>> Begin Input for this task

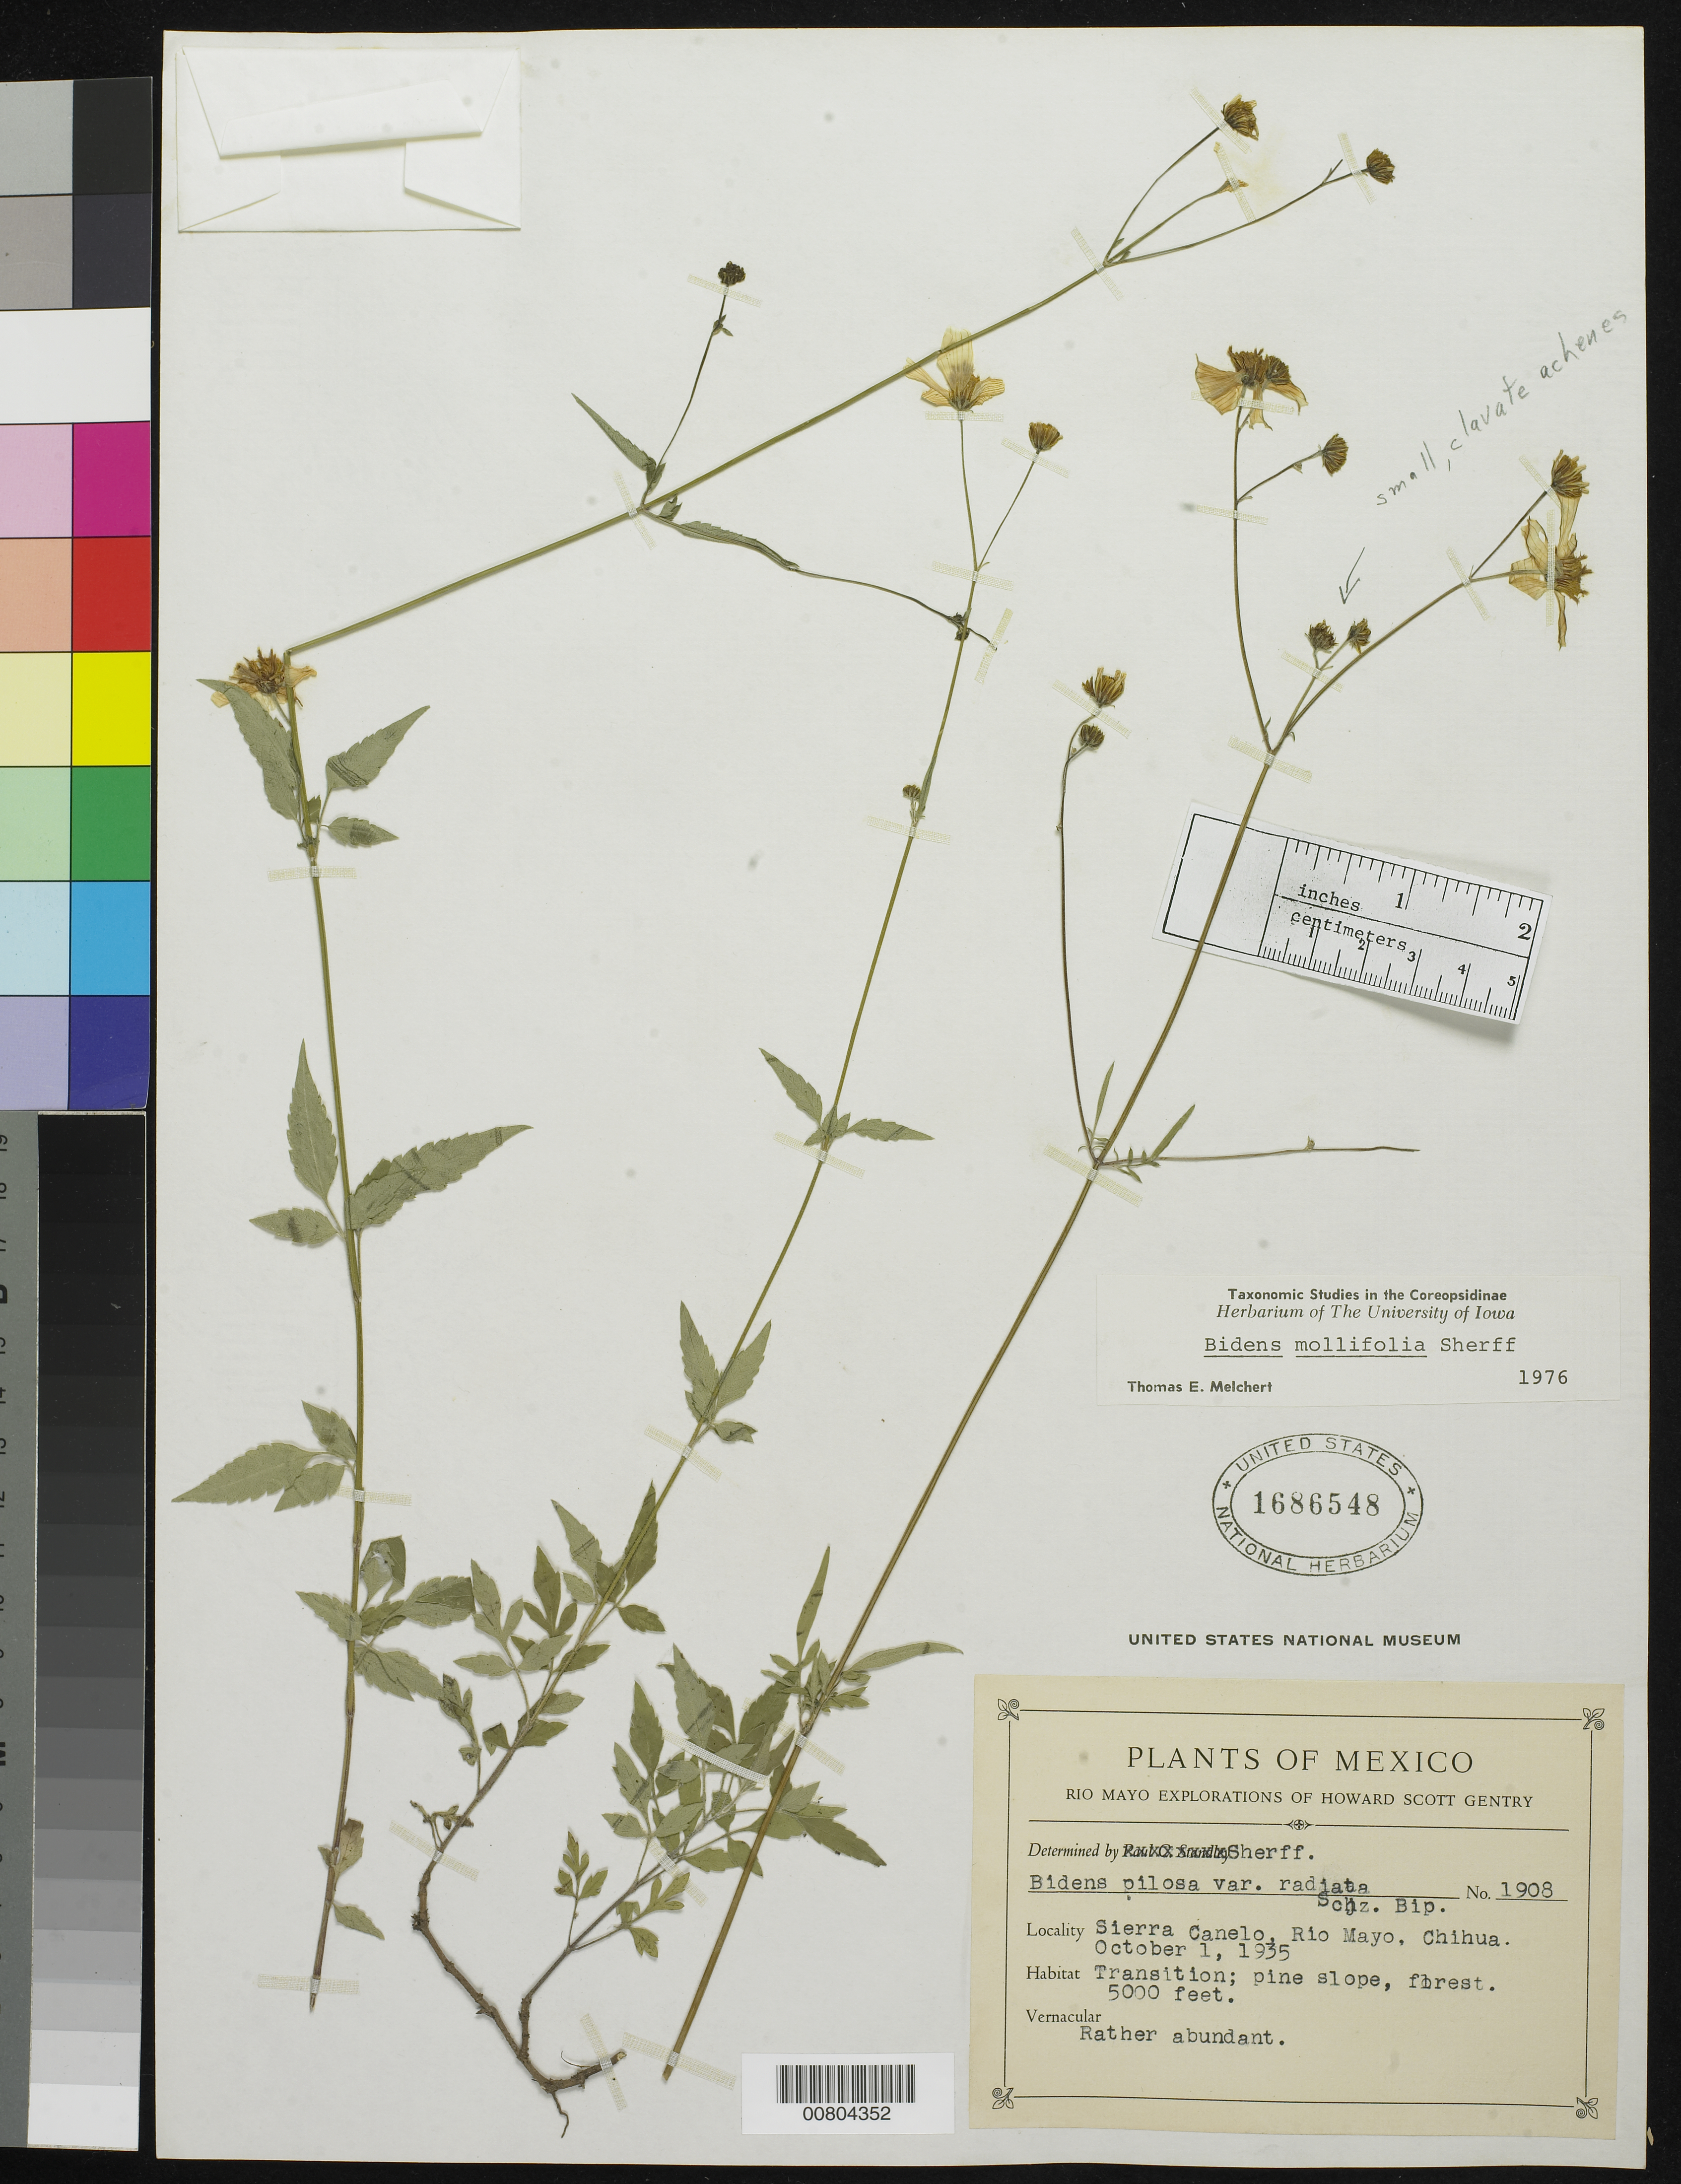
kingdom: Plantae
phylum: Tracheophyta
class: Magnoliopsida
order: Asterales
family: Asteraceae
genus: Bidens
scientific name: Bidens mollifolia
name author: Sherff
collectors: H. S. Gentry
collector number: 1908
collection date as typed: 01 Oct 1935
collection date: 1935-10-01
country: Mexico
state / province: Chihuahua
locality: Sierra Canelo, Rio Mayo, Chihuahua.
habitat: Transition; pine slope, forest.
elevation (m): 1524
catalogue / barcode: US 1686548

>> End Input for this task
>> Begin Input for this task

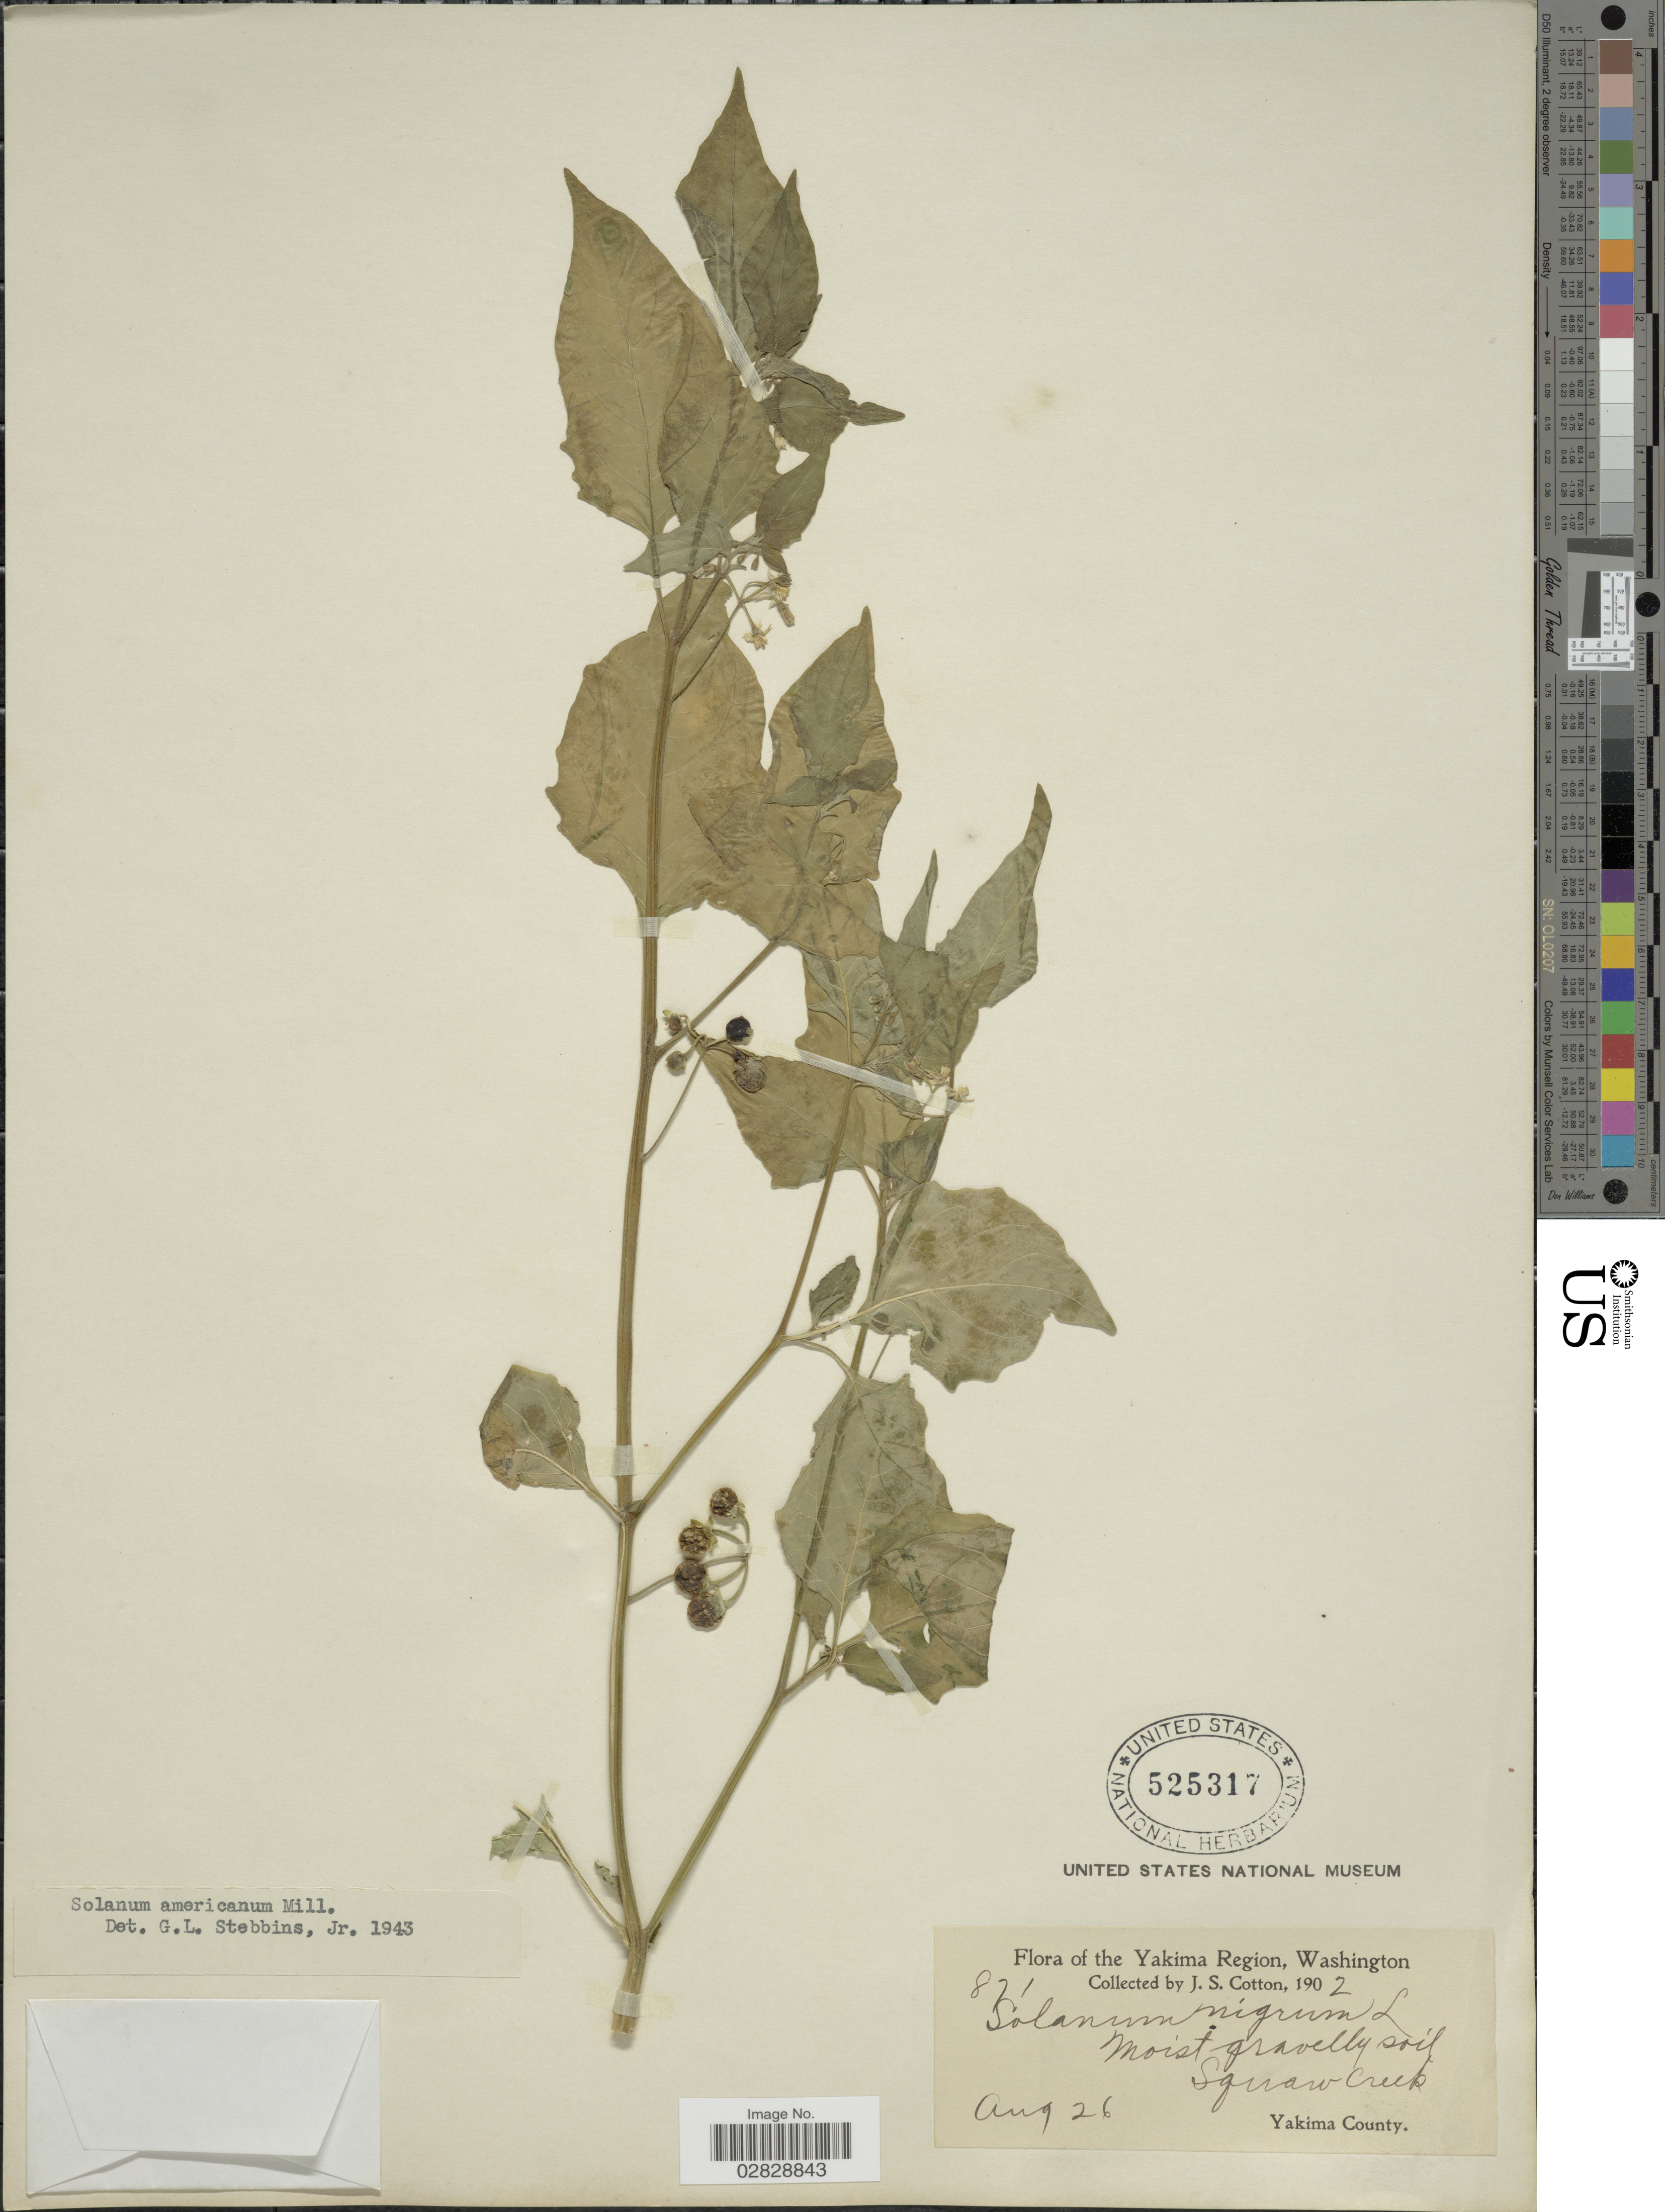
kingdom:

>> End Input for this task

**Problem details:**
Please copy out the listing lines word for word, beginning at the line that has "scientific name: Bidens mollifolia" and stopping after the line that has "elevation (m): 1524".

**Result:**
scientific name: Bidens mollifolia
name author: Sherff
collectors: H. S. Gentry
collector number: 1908
collection date as typed: 01 Oct 1935
collection date: 1935-10-01
country: Mexico
state / province: Chihuahua
locality: Sierra Canelo, Rio Mayo, Chihuahua.
habitat: Transition; pine slope, forest.
elevation (m): 1524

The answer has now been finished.